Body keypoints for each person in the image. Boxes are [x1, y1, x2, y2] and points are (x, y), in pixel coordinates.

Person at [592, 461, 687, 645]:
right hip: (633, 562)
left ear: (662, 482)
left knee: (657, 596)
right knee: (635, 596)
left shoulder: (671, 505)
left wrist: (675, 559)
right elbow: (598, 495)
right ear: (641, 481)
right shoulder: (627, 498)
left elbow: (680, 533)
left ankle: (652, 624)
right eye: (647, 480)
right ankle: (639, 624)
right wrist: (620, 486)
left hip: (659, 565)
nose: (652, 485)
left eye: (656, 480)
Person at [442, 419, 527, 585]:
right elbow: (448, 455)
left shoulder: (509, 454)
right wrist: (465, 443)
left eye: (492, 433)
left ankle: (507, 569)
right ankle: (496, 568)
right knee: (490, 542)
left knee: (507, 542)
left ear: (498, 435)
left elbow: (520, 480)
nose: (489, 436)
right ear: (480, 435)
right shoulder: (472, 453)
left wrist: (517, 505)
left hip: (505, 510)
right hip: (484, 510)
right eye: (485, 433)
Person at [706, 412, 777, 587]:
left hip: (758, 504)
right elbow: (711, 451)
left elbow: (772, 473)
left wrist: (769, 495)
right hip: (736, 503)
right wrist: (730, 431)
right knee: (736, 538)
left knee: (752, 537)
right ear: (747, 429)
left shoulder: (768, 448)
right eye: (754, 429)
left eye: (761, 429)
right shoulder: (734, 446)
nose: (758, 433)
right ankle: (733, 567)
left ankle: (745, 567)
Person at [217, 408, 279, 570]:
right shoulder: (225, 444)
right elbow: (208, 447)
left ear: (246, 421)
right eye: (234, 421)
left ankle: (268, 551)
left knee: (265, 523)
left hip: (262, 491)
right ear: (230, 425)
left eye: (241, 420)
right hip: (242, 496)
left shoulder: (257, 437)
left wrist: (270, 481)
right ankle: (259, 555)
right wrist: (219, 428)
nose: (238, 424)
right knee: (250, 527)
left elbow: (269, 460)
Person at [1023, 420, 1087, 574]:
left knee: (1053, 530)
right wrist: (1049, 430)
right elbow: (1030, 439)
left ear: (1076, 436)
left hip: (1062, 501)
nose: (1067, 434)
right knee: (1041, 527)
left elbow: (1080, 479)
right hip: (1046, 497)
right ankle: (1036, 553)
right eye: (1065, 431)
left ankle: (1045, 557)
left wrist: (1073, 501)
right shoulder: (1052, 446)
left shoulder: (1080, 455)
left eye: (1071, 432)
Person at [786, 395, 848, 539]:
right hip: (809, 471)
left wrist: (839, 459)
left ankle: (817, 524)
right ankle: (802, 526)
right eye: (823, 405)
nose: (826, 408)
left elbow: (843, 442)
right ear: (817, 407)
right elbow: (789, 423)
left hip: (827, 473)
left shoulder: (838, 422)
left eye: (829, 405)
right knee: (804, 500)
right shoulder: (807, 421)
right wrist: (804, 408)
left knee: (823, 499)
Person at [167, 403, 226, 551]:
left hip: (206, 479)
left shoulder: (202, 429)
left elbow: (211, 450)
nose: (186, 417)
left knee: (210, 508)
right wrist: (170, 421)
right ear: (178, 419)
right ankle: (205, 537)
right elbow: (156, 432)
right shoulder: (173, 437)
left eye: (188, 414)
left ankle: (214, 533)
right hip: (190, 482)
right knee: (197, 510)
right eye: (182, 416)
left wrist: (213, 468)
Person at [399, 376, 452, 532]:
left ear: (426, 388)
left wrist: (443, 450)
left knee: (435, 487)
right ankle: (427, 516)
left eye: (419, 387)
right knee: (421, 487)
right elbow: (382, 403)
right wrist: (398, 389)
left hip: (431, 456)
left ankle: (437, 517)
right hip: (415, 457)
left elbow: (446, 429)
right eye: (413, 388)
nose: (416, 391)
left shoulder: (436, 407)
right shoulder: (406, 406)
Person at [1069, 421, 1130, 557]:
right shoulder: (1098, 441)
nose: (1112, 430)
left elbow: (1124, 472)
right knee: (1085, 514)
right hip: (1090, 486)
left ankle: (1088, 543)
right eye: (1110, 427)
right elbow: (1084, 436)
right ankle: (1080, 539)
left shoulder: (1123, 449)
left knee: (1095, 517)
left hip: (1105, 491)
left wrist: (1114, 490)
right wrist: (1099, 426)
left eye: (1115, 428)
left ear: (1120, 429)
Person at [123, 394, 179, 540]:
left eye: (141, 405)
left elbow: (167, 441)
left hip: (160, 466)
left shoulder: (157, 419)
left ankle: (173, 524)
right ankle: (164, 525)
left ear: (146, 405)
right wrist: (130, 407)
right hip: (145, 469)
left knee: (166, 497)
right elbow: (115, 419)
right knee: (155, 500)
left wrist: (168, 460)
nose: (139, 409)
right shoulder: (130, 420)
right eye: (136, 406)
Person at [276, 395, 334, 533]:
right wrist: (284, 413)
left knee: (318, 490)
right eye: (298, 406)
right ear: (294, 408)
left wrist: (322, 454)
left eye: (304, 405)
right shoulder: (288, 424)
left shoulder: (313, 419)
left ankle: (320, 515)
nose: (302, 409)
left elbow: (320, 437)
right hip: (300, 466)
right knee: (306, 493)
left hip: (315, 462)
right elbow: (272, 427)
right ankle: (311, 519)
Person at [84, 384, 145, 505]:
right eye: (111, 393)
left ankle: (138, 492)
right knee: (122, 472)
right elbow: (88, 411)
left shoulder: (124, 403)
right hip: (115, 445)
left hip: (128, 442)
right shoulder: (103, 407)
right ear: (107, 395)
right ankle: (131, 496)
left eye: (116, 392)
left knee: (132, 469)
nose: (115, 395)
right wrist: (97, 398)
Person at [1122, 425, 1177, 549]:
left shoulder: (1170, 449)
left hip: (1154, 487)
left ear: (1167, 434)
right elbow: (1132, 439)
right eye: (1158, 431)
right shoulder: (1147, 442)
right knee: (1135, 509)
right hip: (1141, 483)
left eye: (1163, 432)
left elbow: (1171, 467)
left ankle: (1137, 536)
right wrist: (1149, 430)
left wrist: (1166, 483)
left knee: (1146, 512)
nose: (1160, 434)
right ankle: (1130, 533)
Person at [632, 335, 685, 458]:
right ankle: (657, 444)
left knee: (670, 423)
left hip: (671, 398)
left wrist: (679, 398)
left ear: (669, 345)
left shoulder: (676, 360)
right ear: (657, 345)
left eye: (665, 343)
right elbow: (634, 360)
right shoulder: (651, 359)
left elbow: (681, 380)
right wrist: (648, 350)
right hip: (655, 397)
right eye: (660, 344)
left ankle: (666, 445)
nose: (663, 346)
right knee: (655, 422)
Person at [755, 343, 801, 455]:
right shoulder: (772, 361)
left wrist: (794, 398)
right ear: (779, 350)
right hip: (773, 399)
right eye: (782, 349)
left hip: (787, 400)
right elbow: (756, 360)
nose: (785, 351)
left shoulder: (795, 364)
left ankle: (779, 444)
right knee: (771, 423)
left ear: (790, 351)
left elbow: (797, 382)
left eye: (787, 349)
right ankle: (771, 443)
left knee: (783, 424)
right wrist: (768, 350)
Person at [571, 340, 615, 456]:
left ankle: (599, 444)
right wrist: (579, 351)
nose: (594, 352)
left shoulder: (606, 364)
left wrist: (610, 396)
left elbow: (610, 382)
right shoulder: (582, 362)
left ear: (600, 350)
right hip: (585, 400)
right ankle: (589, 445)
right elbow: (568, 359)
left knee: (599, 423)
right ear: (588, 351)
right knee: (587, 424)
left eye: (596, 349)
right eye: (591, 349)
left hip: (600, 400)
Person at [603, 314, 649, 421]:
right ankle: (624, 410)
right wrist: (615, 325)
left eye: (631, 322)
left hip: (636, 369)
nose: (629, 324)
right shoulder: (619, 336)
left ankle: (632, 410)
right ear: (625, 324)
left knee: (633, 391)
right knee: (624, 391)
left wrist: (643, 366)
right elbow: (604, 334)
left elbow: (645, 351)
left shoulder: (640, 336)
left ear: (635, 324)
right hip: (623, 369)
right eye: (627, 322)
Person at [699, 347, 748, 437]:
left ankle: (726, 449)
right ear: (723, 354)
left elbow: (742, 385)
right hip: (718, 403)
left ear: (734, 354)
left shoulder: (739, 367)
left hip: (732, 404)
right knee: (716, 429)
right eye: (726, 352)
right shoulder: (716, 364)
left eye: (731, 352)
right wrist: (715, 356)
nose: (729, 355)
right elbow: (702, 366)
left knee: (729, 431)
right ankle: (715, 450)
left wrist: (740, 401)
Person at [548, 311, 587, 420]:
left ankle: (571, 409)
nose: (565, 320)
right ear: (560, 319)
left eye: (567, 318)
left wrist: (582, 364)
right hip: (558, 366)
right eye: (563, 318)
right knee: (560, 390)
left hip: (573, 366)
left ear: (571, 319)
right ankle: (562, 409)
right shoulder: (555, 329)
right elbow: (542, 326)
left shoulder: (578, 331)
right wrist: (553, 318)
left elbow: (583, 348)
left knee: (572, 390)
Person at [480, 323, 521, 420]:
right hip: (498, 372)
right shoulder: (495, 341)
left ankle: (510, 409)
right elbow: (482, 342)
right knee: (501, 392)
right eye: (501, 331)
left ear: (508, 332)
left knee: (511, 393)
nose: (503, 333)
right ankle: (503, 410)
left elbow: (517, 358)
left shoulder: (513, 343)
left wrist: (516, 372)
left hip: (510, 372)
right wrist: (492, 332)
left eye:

__________

> **Exercise directions**
From the listing above, the lines starting with the one that has "left ear: (734, 354)" and running through the one that has "nose: (565, 320)" should be copied exactly, ends included.

> **Completed exercise**
left ear: (734, 354)
left shoulder: (739, 367)
left hip: (732, 404)
right knee: (716, 429)
right eye: (726, 352)
right shoulder: (716, 364)
left eye: (731, 352)
right wrist: (715, 356)
nose: (729, 355)
right elbow: (702, 366)
left knee: (729, 431)
right ankle: (715, 450)
left wrist: (740, 401)
Person at [548, 311, 587, 420]:
left ankle: (571, 409)
nose: (565, 320)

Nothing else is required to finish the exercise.